How to convert a RGB image (3 channel) to grayscale (1 channel) and save it?

J. Devez picture J. Devez · Oct 10, 2018 · Viewed 11.7k times · Source

Working with a deep learning project and I have a lot of images, that don't need to have colors. I saved them doing:

import matplotlib.pyplot as plt

plt.imsave('image.png', image, format='png', cmap='gray')

However later when I checked the shape of the image the result is:

import cv2
img_rgb = cv2.imread('image.png')
print(img_rgb.shape)
(196,256,3)

So even though the image I view is in grayscale, I still have 3 color channels. I realized I had to do some algebric operations in order to convert those 3 channels into 1 single channel.
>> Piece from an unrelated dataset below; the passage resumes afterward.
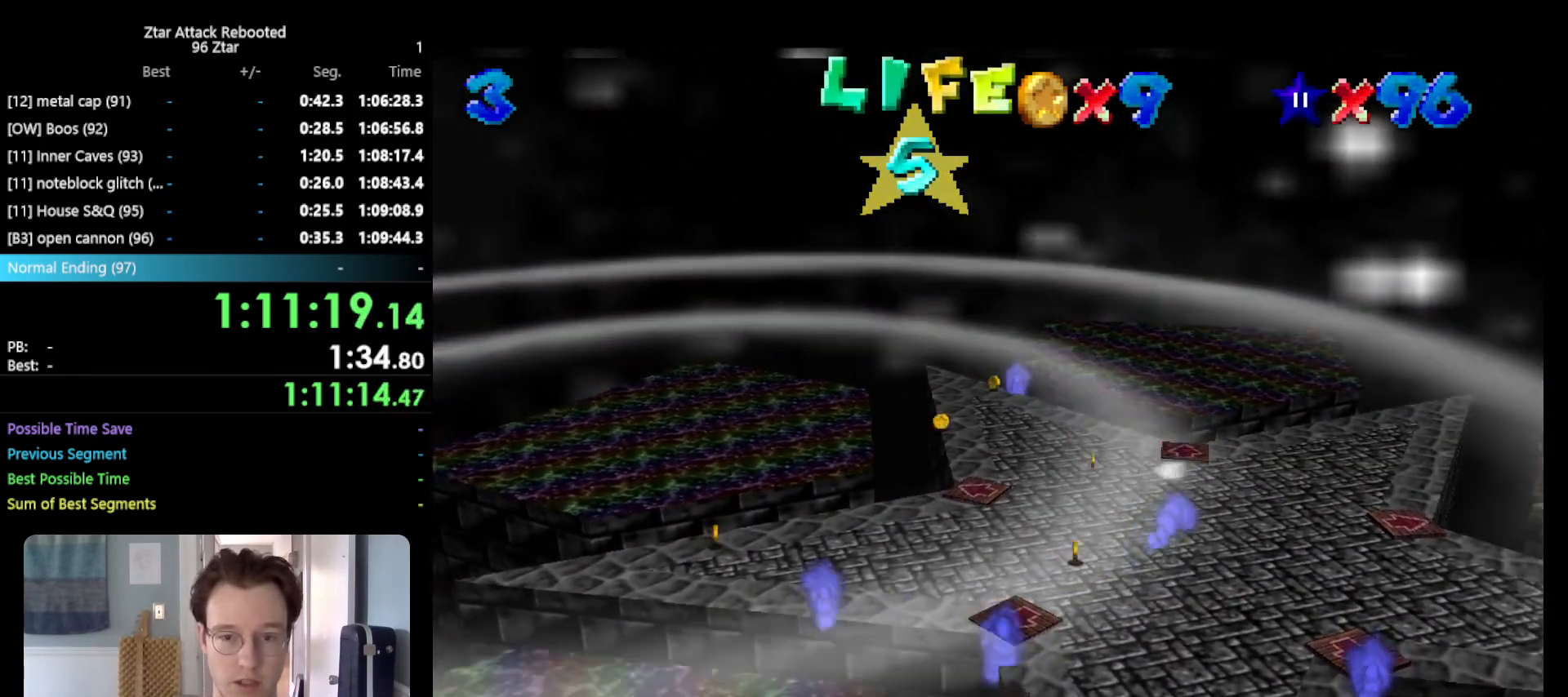
{"buttons": [], "left_stick": "up-left", "events": [[333, "left_stick", "up-left"]]}
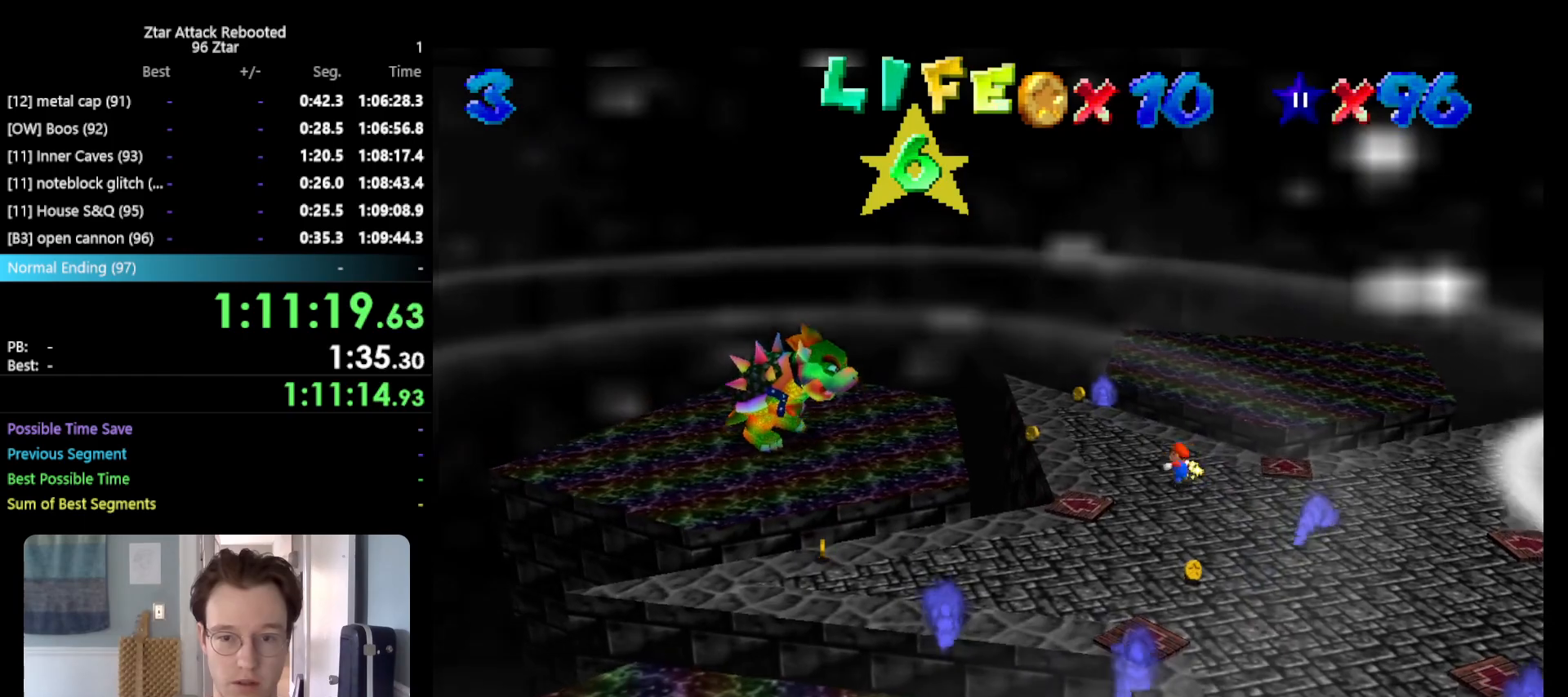
{"buttons": [], "left_stick": "down-left", "events": [[400, "left_stick", "down-left"]]}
I have tried the methods described on the thread "How can I convert an RGB image into grayscale in Python?" but I'm confused.

For example, when to do the conversion using:

from skimage import color
from skimage import io
img_gray = color.rgb2gray(io.imread('image.png'))
plt.imsave('image_gray.png', img_gray, format='png')

However when I load the new image and check its shape:

img_gr = cv2.imread('image_gray.png')
print(img_gr.shape)
(196,256,3)

I tried the other methods on that thread but the results are the same. My goal is to have images with a (196,256,1) shape, given how much less computationally intensive it will be for a Convolutional Neural Network.

Any help would be appreciated.

Answer

jmsinusa picture jmsinusa · Oct 10, 2018

Your first code block:

import matplotlib.pyplot as plt
plt.imsave('image.png', image, format='png', cmap='gray')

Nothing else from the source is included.